Dr. Dunbar has pursued a career encompassing clinical investigation and patient care, basic science, and education/administration.As a translational research scientist, she has made important findings in the areas of hematopoiesis, stem cell biology, leukemogenesis, natural killer cell biology, and gene therapies, focusing on non-human primate models to provide insights not possible using murine or in vitro studies. She has also led landmark clinical trials in gene therapy, transplantation, autoimmune disease, and bone marrow failure, resulting in FDA approval for a new treatment for aplastic anemia. She has published over 290 articles in peer-reviewed journals. She graduated from Harvard College with a degree in History of Science and from Harvard Medical School. Following internal medicine training at Boston City Hospital, she came to the NIH as a postdoctoral research fellow in the laboratory of Dr. Arthur Nienhuis, followed by clinical training in hematology at the University of California, San Francisco. In 1991 she returned to the NIH to set up her own research program.
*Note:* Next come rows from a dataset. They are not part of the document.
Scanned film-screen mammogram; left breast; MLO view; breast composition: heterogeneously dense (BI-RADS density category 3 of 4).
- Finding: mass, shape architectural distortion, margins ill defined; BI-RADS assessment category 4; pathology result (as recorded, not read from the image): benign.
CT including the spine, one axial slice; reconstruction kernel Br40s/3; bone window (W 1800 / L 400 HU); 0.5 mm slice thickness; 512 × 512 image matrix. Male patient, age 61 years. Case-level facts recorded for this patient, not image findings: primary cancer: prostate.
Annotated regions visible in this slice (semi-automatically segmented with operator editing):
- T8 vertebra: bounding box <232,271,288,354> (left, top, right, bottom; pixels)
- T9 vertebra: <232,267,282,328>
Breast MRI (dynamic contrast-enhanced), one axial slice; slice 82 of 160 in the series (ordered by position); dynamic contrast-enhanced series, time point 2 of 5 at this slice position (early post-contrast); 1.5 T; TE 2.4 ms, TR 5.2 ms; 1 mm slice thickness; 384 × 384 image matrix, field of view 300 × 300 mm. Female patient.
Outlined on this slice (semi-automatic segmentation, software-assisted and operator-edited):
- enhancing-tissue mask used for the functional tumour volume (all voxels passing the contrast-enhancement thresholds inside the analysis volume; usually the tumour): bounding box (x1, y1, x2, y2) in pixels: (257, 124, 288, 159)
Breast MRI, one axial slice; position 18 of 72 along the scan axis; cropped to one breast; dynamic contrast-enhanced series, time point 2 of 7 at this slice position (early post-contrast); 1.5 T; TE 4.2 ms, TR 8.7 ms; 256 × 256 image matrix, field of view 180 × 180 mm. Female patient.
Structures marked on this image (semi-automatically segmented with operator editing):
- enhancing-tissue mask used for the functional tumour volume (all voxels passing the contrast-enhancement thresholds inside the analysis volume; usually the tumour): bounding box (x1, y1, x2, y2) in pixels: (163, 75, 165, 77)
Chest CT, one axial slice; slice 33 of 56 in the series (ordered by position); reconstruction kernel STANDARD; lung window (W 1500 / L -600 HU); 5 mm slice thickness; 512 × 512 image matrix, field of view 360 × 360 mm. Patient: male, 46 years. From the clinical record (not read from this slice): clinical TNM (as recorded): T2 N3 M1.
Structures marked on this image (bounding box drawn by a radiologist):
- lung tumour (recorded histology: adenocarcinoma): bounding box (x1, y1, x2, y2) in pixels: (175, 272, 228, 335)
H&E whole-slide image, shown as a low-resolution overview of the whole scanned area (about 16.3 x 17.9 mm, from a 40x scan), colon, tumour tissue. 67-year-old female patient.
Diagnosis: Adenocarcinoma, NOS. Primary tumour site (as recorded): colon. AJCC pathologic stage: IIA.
She has been elected to the American Society for Clinical Investigation, the American College of Physicians, and the National Institute of Medicine. She has been active in major professional societies, including current service as the Secretary of the American Society of Hematology, and in the past as President of the American Society for Cell and Gene Therapy. She served as Editor-in-Chief of the premier hematology journal BLOOD from 2007-2012, the first woman to serve in this position. She has shown great commitment to education and career development of physician-scientists, leading the NIH hematology fellowship program for 17 years, and receiving numerous teaching and mentoring awards from NHLBI, NIH and her professional societies. She has been a leader in efforts to enhance the research environment and diversity within the NIH and biomedicine more generally through her service as founding co-chair and current officer of the NIH Assembly of Scientists, and as a founding member of the NIH Equity Committee.

Disclosures

Dr. Dunbar receives eltrombopag and funding through a Cooperative Research and Development Agreement from GlaxoSmithKline and Novartis to support clinical protocols enrolling patients.